** STUDY TEXT **
◆ ◆ ◆ ◆
# Solved: Mac External FDD on a PC?



## twotugs (May 14, 2003)

Generic USB FDD UD-376, Mitsumi D353G; I'm trying to use it on a Compaq Presario running XP, which refuses to install any drivers. Mitsumi's website gives me an FTP error when I try to download a driver, so that's a bust. Google hasn't been my friend this morning, either. Can this bugger even be used on a PC? It's from my girlfriend's iMac, which she gave away but kept the drive to use on her laptop. It's not a big deal, but I wanted to ask before I call it quits.

Thanks in advance!


----------



## MSY-Houston (Dec 5, 2004)

twotugs said:


> Generic USB FDD UD-376, Mitsumi D353G; I'm trying to use it on a Compaq Presario running XP, which refuses to install any drivers. Mitsumi's website gives me an FTP error when I try to download a driver, so that's a bust. Google hasn't been my friend this morning, either. Can this bugger even be used on a PC? It's from my girlfriend's iMac, which she gave away but kept the drive to use on her laptop. It's not a big deal, but I wanted to ask before I call it quits.
> 
> Thanks in advance!


Not positive about this, but if the drive was formatted for a Mac, you might not be able to use it with a PC. That is the case with some external LaCie drives.

Anyone else know for sure?

Houston


----------



## jschin_2 (Feb 1, 2005)

MSY-Houston said:


> Not positive about this, but if the drive was formatted for a Mac, you might not be able to use it with a PC. That is the case with some external LaCie drives.
> 
> Anyone else know for sure?
> 
> Houston


No, Mitsumi claims the drive will work for both Mac & PC, he just needs the driver. Which is here:
ftp://ftp.mitsumi.com/pub/drivers/gu316.exe

...I was able to download it with no problem. What specifically is the ftp error your getting? You can ftp with DOS into 'ftp.mitsumi.com/pub/drivers' and get the file as well. Just log in as 'Anonymous', they ask you for your email as a pw.

In summary, this CAN be done, looks like you just need to figure out if you want to put the work into doing it 

-j


----------



## twotugs (May 14, 2003)

jschin_2 said:


> No, Mitsumi claims the drive will work for both Mac & PC, he just needs the driver. Which is here:
> ftp://ftp.mitsumi.com/pub/drivers/gu316.exe
> 
> ...I was able to download it with no problem. What specifically is the ftp error your getting? You can ftp with DOS into 'ftp.mitsumi.com/pub/drivers' and get the file as well. Just log in as 'Anonymous', they ask you for your email as a pw.
> ...


I'm still getting the error: "425 Can't open data connection." Perhaps caused by my router? I'll try again tomorrow at work.

Thank you both for responding!


----------



## jschin_2 (Feb 1, 2005)

A 425 error is typically because of a firewall (in this case, probably your router), but if you have a firewall running on your PC it could be at fault as well. 

Whatever ftp client you are using should be set to use 'passive' mode when connecting and this should solve your problem. If this turns into an ordeal after this, I suppose I could just email you the file  

-j


----------



## twotugs (May 14, 2003)

Just a quick update: I finally got the file, but had to do it from Linux. Wasn't a router or software firewall thing, but XP itself. I have no idea why FTP is blocked, but I expect it's a security tweak one of the recent patches "fixed."  Anyhow, I couldn't get the driver to take, so I'm just going to save this drive for the Mac mini we'll be buying soon. I'll pick up a cheap external drive for the laptop. Thanks for the help, tho!
◆ ◆ ◆ ◆
People photos with keypoints
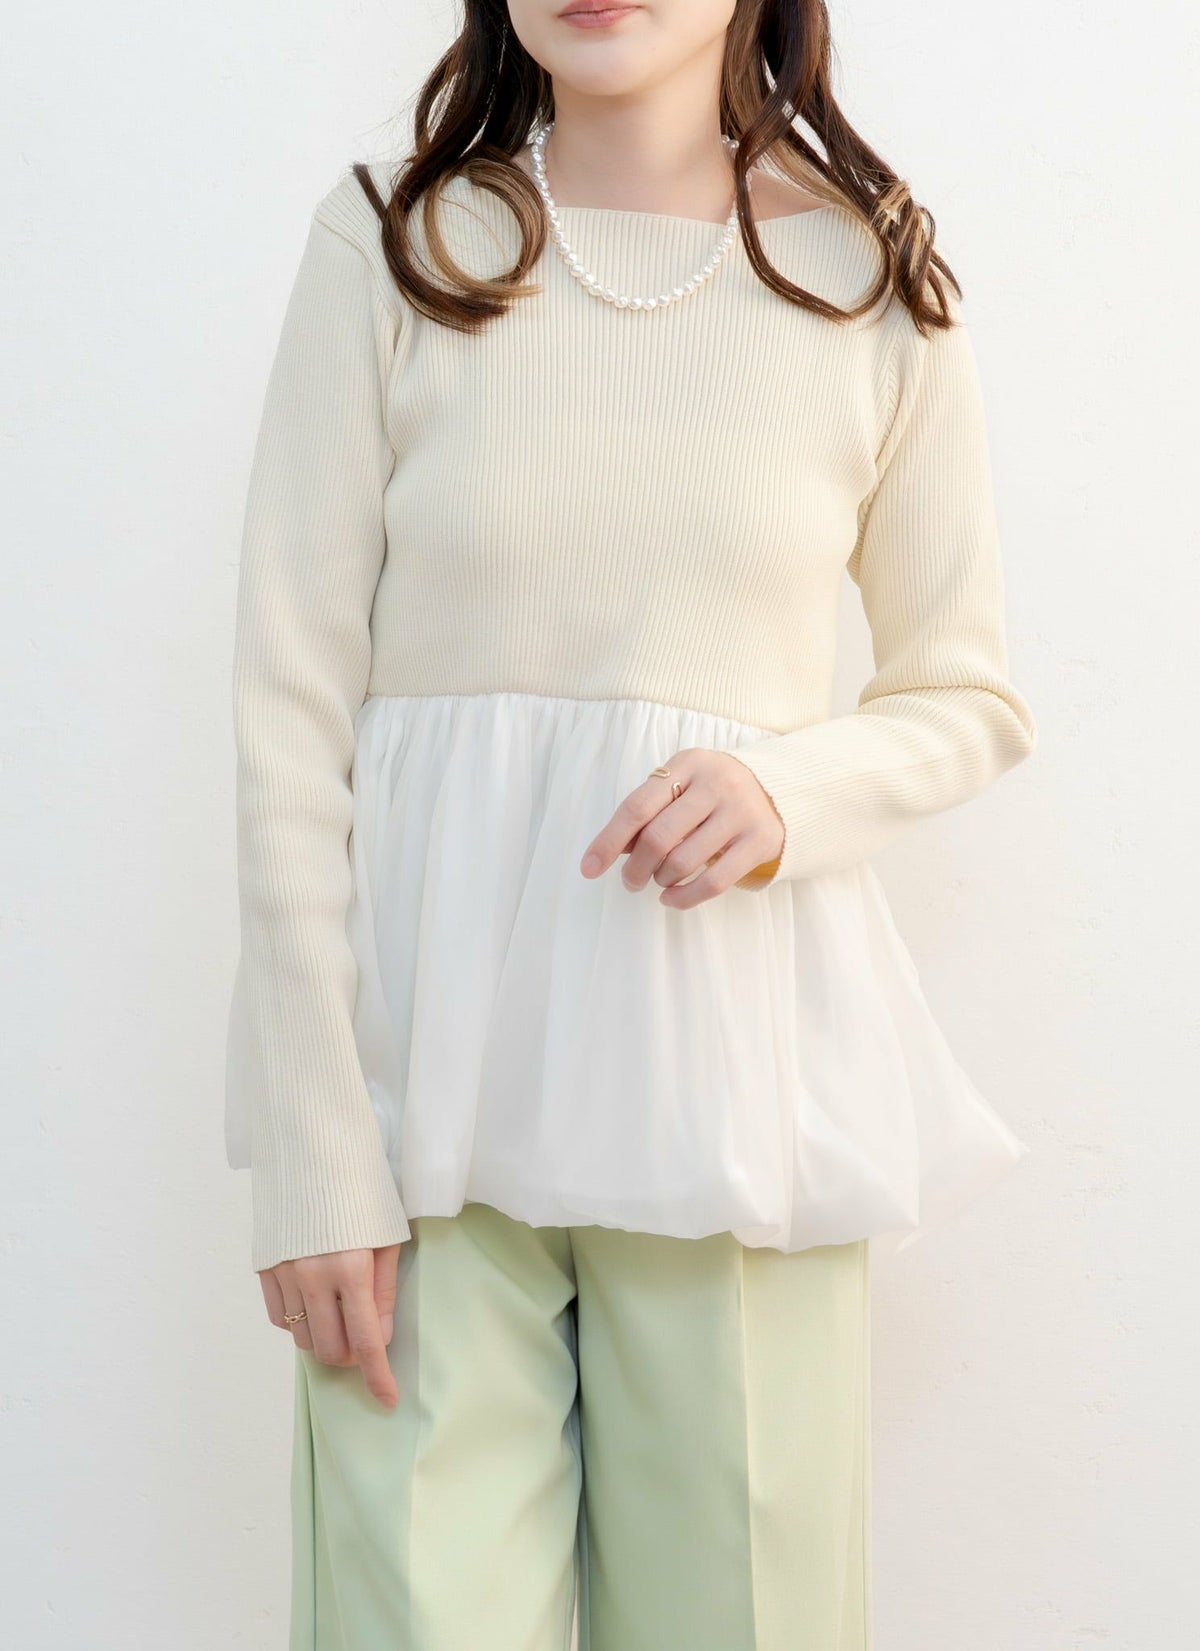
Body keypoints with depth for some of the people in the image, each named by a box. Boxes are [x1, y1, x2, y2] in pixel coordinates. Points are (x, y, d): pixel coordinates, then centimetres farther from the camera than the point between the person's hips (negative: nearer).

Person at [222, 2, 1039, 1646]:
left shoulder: (875, 279, 4)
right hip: (432, 1050, -1)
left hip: (737, 1049, 1)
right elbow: (292, 715, -2)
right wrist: (313, 1161, -8)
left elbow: (973, 700, 12)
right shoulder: (388, 247, 2)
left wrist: (791, 793, -11)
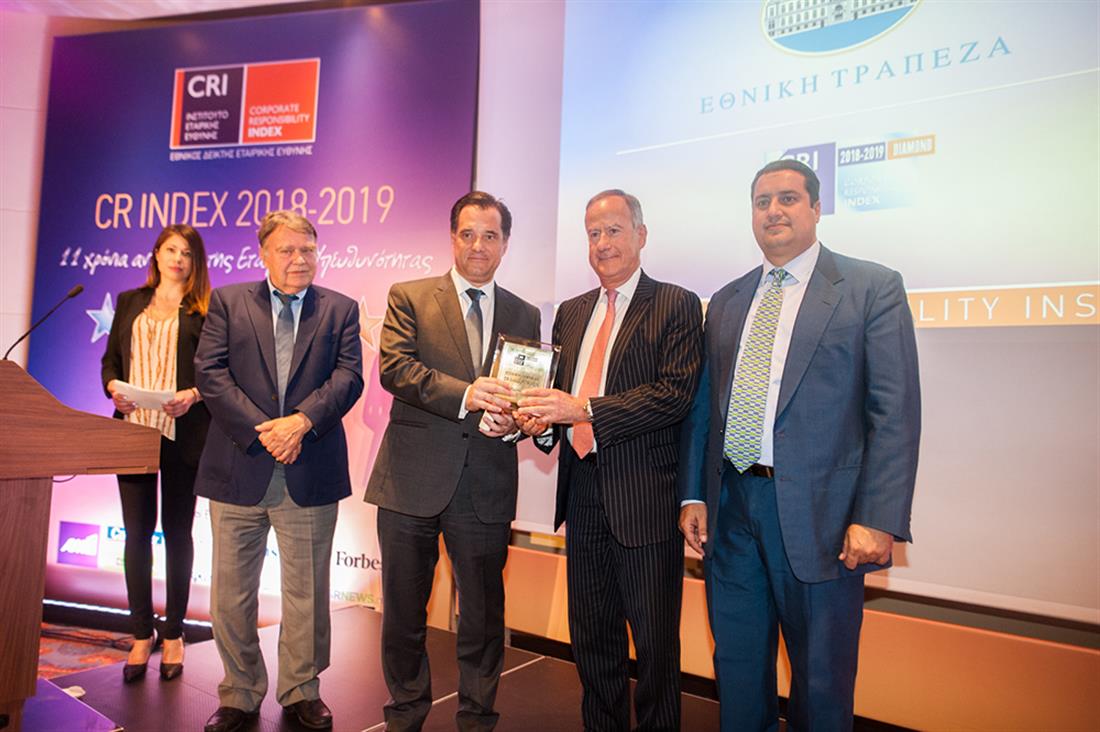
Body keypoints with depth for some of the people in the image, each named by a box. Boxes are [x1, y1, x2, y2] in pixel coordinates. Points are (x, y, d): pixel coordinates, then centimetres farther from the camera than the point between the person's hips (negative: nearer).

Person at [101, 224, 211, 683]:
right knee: (136, 531, 5)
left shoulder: (205, 309, 2)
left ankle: (173, 636, 17)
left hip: (183, 434, -3)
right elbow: (110, 360, 14)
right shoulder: (130, 303, 15)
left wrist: (192, 395, -19)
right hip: (133, 429, 3)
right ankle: (141, 636, 17)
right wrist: (114, 386, -5)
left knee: (177, 532, 6)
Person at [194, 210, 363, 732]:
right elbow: (210, 373, -3)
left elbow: (348, 376, -3)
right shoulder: (228, 302, 7)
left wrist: (302, 421, -18)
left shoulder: (340, 310, 8)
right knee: (232, 592, 10)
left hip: (311, 473, 0)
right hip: (239, 469, 1)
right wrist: (260, 429, -14)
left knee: (307, 592, 10)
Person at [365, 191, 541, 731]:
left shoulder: (525, 316, 11)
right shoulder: (409, 298, 3)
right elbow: (394, 366, -12)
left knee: (484, 616, 11)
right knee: (403, 612, 13)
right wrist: (465, 394, -25)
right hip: (413, 479, -1)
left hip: (487, 486, 2)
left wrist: (511, 421, -13)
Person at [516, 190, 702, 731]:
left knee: (655, 639, 7)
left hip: (643, 492, -5)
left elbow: (676, 393, -16)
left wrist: (583, 410, -22)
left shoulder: (676, 306, -5)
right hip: (582, 489, 6)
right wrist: (542, 418, -7)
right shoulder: (571, 312, 14)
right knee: (591, 636, 17)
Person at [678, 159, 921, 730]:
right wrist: (693, 494, 5)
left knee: (821, 680, 11)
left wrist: (877, 517, -15)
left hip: (819, 513, -4)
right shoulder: (726, 303, 13)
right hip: (730, 507, 4)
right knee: (737, 666, 17)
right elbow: (703, 406, 12)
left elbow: (895, 414, -8)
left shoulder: (872, 288, -2)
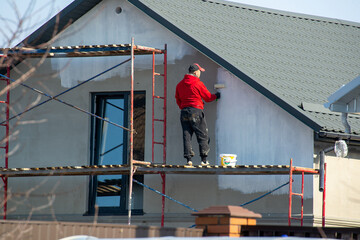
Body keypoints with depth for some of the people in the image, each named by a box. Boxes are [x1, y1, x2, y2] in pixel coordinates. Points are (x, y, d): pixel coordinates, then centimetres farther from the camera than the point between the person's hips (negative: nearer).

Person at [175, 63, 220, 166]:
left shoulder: (180, 84, 11)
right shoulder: (198, 83, -5)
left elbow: (178, 100, 15)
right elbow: (208, 97, 4)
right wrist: (216, 96, 22)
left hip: (184, 111, 5)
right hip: (196, 111, -5)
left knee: (187, 136, 4)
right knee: (202, 135, 1)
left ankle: (188, 159, -2)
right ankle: (204, 159, -3)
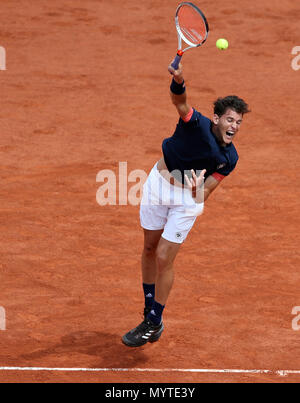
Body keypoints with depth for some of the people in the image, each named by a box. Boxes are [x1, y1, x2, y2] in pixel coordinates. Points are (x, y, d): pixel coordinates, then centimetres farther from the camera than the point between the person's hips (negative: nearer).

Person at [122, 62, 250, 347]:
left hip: (187, 198, -1)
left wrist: (197, 190, -37)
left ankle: (154, 324, 10)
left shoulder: (229, 159, -15)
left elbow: (204, 194, -13)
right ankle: (150, 309, 34)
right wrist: (179, 81, -65)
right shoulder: (197, 124, -23)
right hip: (158, 183, 1)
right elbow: (180, 101, -43)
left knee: (163, 259, -4)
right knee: (150, 249, 13)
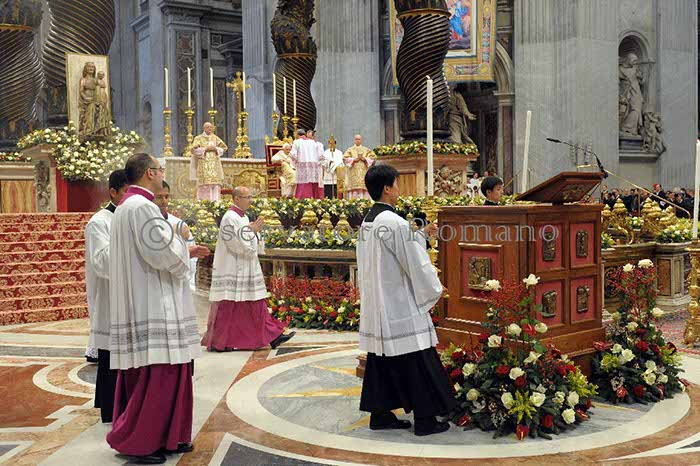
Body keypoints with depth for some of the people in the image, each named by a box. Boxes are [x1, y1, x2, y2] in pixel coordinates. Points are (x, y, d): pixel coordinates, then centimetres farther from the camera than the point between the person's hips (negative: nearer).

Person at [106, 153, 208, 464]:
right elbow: (162, 255, -21)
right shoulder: (142, 207, -16)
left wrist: (184, 251, 23)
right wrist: (180, 237, -2)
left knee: (146, 376, 13)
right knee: (157, 375, -5)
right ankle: (133, 440, 3)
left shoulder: (126, 207, 18)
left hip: (139, 307, 11)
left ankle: (164, 437, 21)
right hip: (153, 308, -11)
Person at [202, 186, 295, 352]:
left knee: (258, 305, 9)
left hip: (246, 272, 10)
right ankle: (216, 342, 9)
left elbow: (251, 244, 18)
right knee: (228, 307, -1)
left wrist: (255, 231, -2)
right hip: (232, 272, -9)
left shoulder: (243, 217, 14)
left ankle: (272, 337, 11)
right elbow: (237, 245, -21)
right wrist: (252, 231, -14)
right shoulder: (230, 218, -15)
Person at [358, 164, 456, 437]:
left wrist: (422, 233, 23)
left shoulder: (367, 222, 9)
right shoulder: (394, 222, -19)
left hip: (376, 306, 9)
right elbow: (415, 263, -15)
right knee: (415, 362, 0)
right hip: (400, 306, -9)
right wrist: (436, 289, -1)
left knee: (382, 359, 14)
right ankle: (424, 420, 8)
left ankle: (380, 414, 20)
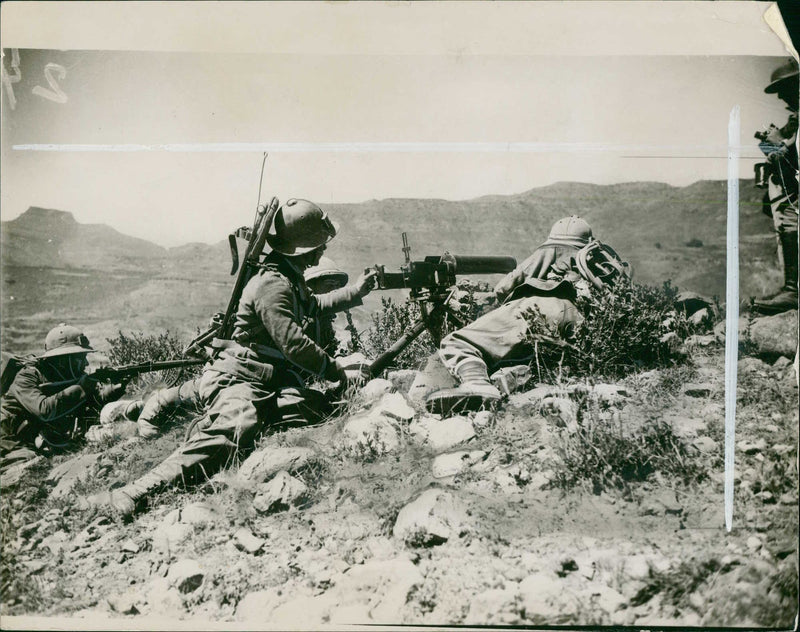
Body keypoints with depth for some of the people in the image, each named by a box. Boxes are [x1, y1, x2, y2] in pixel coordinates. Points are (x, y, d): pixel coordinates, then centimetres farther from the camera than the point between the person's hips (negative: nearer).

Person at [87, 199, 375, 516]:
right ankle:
◆ ◆ ◆ ◆
** EXERCISE INSTRUCTIONS **
In the forum thread about using a Mac external floppy drive on a PC, which operating system did twotugs finally use to download the driver file?

** ANSWER SPACE **
Linux